Sehr zufrieden ist er dagegen mit der Entwicklung der Flüchtlingssituation in „seinen“ Dörfern. Mit Stand vom 28. Dezember seien derzeit 156 Menschen ausschließlich in angemieteten oder gemeindeeigenen Wohnungen untergebracht. „Besonders vorbildlich ist Borstel-Hohenraden, dort hat die Gemeinde zwei Objekte erworben“, berichtete Brüggemann. In allen Unterkünften gebe es derzeit freie Plätze. „Eine der Stellen für den Bundesfreiwilligendienst ist im neuen Jahr wieder zu besetzten“, gab Brüggemann bekannt. Interessenten sollten sich mit ihm in Verbindung setzen.

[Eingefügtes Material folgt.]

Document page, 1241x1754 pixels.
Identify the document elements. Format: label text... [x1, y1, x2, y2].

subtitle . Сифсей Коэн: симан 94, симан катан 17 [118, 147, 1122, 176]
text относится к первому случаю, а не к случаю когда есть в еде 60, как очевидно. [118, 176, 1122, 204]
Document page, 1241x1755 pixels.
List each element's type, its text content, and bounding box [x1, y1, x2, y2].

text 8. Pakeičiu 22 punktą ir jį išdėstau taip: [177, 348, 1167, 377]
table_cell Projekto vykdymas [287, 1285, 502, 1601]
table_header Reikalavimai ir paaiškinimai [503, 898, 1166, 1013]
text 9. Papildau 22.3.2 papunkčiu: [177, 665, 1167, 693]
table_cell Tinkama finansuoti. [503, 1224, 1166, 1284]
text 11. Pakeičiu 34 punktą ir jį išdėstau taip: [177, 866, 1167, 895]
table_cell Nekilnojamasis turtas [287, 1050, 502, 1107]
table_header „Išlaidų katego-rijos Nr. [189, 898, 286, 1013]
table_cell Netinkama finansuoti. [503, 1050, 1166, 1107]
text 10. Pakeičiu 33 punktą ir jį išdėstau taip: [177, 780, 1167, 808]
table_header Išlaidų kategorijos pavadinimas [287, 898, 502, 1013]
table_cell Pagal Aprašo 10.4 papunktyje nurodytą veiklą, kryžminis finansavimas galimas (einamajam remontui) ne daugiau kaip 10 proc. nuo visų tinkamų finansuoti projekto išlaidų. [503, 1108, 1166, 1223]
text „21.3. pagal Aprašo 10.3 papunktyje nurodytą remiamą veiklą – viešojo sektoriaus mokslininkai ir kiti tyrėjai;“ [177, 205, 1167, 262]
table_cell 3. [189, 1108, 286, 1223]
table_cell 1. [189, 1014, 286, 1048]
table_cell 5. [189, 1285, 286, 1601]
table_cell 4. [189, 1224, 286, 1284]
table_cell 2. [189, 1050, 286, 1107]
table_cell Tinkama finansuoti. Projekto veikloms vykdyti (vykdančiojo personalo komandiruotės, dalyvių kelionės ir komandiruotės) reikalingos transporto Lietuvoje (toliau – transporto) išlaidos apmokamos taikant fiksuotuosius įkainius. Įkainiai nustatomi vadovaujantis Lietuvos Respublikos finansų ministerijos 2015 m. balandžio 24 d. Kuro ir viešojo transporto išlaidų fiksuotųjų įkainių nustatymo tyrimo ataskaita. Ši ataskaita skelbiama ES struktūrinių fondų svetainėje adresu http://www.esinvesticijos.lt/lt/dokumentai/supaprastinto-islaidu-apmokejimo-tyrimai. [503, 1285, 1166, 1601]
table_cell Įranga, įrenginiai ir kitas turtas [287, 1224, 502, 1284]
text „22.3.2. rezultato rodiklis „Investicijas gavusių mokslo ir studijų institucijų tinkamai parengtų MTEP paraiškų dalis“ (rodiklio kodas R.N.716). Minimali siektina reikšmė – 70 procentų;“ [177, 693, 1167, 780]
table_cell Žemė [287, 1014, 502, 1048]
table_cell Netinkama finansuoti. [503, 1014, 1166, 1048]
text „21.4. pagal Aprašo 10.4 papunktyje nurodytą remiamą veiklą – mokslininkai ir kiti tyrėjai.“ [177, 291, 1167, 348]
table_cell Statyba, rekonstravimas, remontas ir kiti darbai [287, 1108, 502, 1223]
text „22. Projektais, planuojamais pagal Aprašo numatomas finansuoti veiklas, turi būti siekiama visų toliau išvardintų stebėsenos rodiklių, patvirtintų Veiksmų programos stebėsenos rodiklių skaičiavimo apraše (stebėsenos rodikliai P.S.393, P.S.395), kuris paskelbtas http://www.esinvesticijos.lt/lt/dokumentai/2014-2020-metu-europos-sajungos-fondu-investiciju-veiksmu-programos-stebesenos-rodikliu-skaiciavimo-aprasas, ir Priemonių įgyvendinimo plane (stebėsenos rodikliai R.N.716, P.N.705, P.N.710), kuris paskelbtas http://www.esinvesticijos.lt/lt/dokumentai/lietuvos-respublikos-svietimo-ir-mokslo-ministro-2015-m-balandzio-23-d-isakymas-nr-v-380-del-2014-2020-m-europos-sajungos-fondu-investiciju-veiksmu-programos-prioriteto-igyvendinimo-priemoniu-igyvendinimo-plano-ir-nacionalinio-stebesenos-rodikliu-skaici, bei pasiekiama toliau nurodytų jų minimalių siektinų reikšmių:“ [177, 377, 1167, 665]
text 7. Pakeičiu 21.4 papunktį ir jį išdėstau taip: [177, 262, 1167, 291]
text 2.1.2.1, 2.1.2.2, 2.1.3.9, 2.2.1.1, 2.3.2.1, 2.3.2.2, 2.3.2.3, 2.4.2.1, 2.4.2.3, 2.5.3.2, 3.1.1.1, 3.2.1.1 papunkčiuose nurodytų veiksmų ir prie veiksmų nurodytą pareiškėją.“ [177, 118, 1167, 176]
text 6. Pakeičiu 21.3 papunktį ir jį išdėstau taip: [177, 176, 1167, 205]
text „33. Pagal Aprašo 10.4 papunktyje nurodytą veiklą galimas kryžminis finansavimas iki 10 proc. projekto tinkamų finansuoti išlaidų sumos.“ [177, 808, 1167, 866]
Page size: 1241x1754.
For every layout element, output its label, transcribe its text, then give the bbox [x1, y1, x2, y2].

Zwei „Baustellen“ gelte es im neuen Jahr zu bearbeiten: „Die Vermögensauseinandersetzung zwischen dem Amt Pinnau und den Gemeinden Hasloh und Bönningstedt – und die Trägerschaft der Bönningstedter Gemeinschaftsschule Rugenbergen“, zählte der Verwaltungschef auf. Die bestehende Vereinbarung laufe Ende 2017 aus. „Die Kommunalaufsicht hat diese beiden Punkte jüngst in einem Schreiben miteinander verquickt, dabei haben sie nichts miteinander zu tun“, monierte Brüggemann. Es sei jedoch bereits ein Gesprächstermin mit allen beteiligten Parteien vereinbart worden, um gemeinsam nach Lösungen zu suchen.

Gute Aussichten gab es zum Abschluss für die Gemeinden Ellerbek und Prisdorf: „Es werden neue Zuschuss-Programme von Bund und Land aufgelegt, so dass wir darauf hoffen können, Krippen und Kitas wie geplant zu erweitern“, sagte Brüggemann.